Today, the world’s most influential newspaper announced it was reshuffling its newsroom in regards to how it will cover “the environment.”
Specifically, the New York Times announced it will dismantle its “environment” pod of reporters and reassign them to different beats. Clearly, this is not great news for people concerned about the environment, but what’s the real impact in the marketplace of ideas?
The news business is just that — a business. And the newspaper business in particular has been in tumult for a decade. We at Resource Media have a long list of highly talented journalists who have abandoned the craft as newsrooms have shrunk, budgets withered and editors grow, if possible, even more cranky. And we honor and cherish the work of dedicated reporters and editors who still believe in telling the unvarnished truth, without fear or favor.

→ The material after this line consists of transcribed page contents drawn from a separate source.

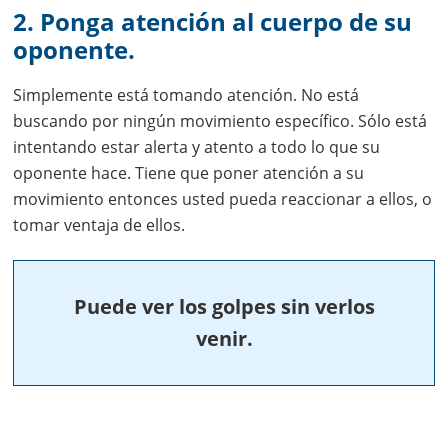
2. Ponga atención al cuerpo de su
oponente.
Simplemente está tomando atención. No está
buscando por ningún movimiento específico. Sólo está
intentando estar alerta y atento a todo lo que su
oponente hace. Tiene que poner atención a su
movimiento entonces usted pueda reaccionar a ellos, o
tomar ventaja de ellos.
Puede ver los golpes sin verlos
venir.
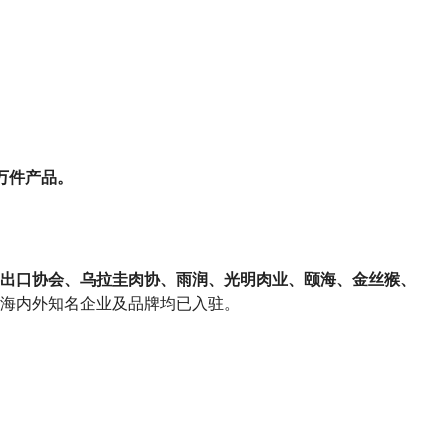
数万件产品。
出口协会、乌拉圭肉协、雨润、光明肉业、颐海、金丝猴、
海内外知名企业及品牌均已入驻。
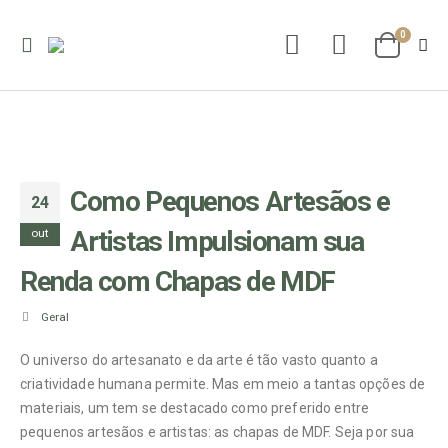
0
Como Pequenos Artesãos e
24
Artistas Impulsionam sua
out
Renda com Chapas de MDF
Geral
O universo do artesanato e da arte é tão vasto quanto a
criatividade humana permite. Mas em meio a tantas opções de
materiais, um tem se destacado como preferido entre
pequenos artesãos e artistas: as chapas de MDF. Seja por sua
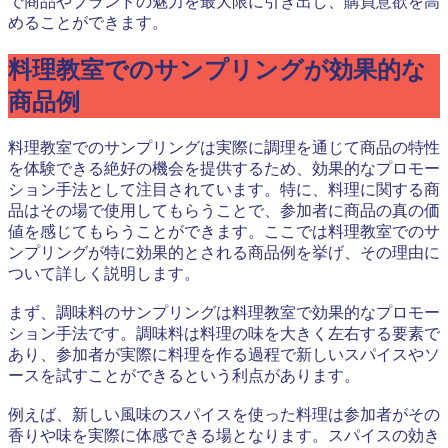
で商品やブランドの魅力を最大限に引き出し、購買意欲を高
めることができます。
料理教室でのサンプリングが効果的な
商品例
料理教室でのサンプリングは実際に調理を通じて商品の特性
を体験できる絶好の機会を提供するため、効果的なプロモー
ション手法として注目されています。特に、料理に関する商
品はその場で使用してもらうことで、参加者に商品の真の価
値を感じてもらうことができます。ここでは料理教室でのサ
ンプリングが特に効果的とされる商品例を挙げ、その理由に
ついて詳しく説明します。
まず、調味料のサンプリングは料理教室で効果的なプロモー
ション手法です。調味料は料理の味を大きく左右する要素で
あり、参加者が実際に料理を作る過程で新しいスパイスやソ
ースを試すことができるという利点があります。
例えば、新しい風味のスパイスを使った料理は参加者がその
香りや味を実際に体感できる場となります。スパイスの効き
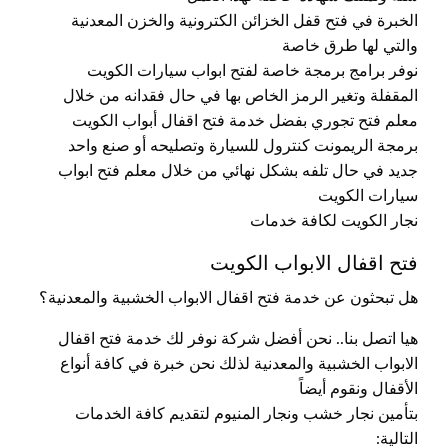
الخبرة في فتح قفل الخزائن الكترونية والخزن المعدنية
والتي لها طرق خاصة
نوفر برامج برمجة خاصة لفتح ابواب سيارات الكويت
المقفلة وتغير الرمز الخاص بها في حال فقدانه من خلال
معلم فتح تجوري بفضل خدمة فتح اقفال أبواب الكويت
برمجة الريمونت كنترول للسيارة وتصليحه أو صنع واحد
جديد في حال تلفه بشكل نهائي من خلال معلم فتح ابواب
سيارات الكويت
نجار الكويت لكافة خدمات
فتح اقفال الابواب الكويت
هل تبحثون عن خدمة فتح اقفال الابواب الخشبية والمعدنية؟
هيا اتصل بنا.. نحن أفضل شركة نوفر لك خدمة فتح اقفال
الابواب الخشبية والمعدنية لذلك نحن خبرة في كافة أنواع
الأقفال ونقوم أيضاً
بتأمين نجار خشب ونجار المنيوم لتقديم كافة الخدمات
التالية:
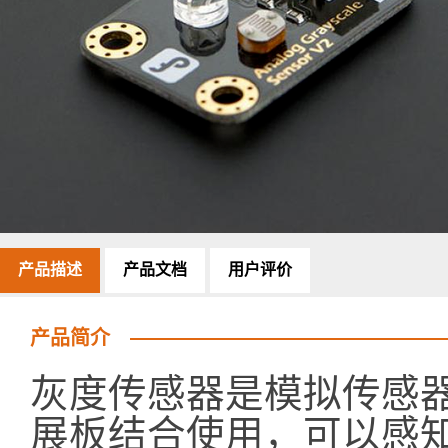
产品描述
产品文档
用户评价
产品简介
灰度传感器是模拟传感器，
展板结合使用，可以感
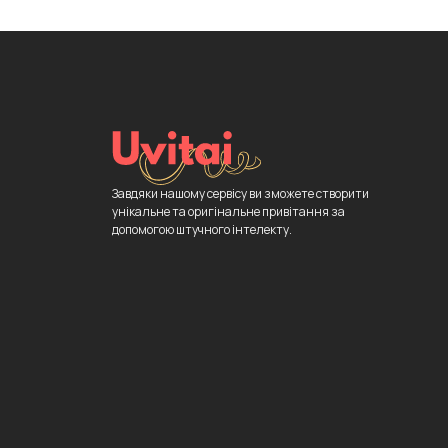
Завдяки нашому сервісу ви зможете створити
унікальне та оригінальне привітання за
допомогою штучного інтелекту.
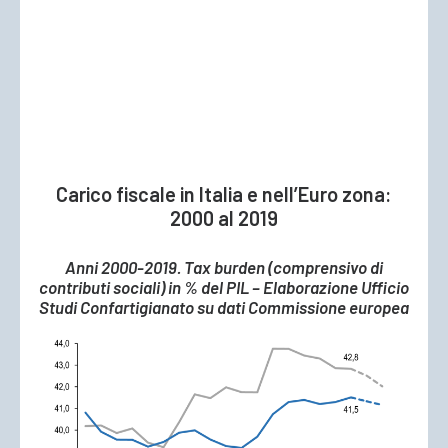
Carico fiscale in Italia e nell’Euro zona:
2000 al 2019
Anni 2000-2019. Tax burden (comprensivo di
contributi sociali) in % del PIL – Elaborazione Ufficio
Studi Confartigianato su dati Commissione europea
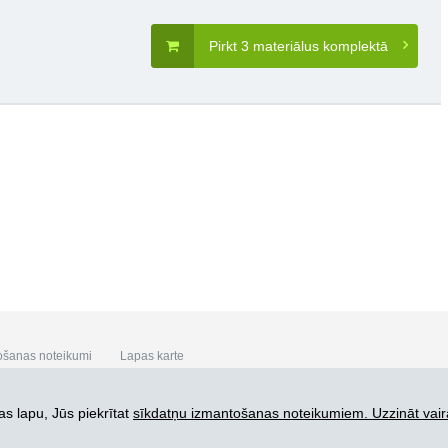
Pirkt 3 materiālus komplektā
ošanas noteikumi
Lapas karte
s lapu, Jūs piekrītat
sīkdatņu izmantošanas noteikumiem. Uzzināt vair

Does the reshuffling of the deck at the Times mean that environmental stories are crippled? No. And today’s front page gives witness to that, with a visually driven story linking extreme weather and climate change. But this change does reinforce the fact that people concerned about air, land, water and wildlife have to be that much smarter about how we tell our stories, explain our work and build real relationships with a broader and more diverse community.
The information industry – be it printed on pulp, beamed over the airwaves or streamed over the Internet – is in the storytelling business. People will pay to hear stories that affect their lives, impact their pocketbooks, tug at their heartstrings, or make them laugh.
At the same time, people will yawn and pass by information about esoteric abstractions, drawn-out legalities and boring insider baseball.
If you want to tell a story about the environment, make it real. Make it relevant. And make it about something a lot more specific than just “the environment.”
The bottom line is, the environment matters. Our natural surroundings impact every aspect of human life and all our endeavors. Sometimes, editors, readers and decision-makers forget that. Our job is to remind them, loud and clear.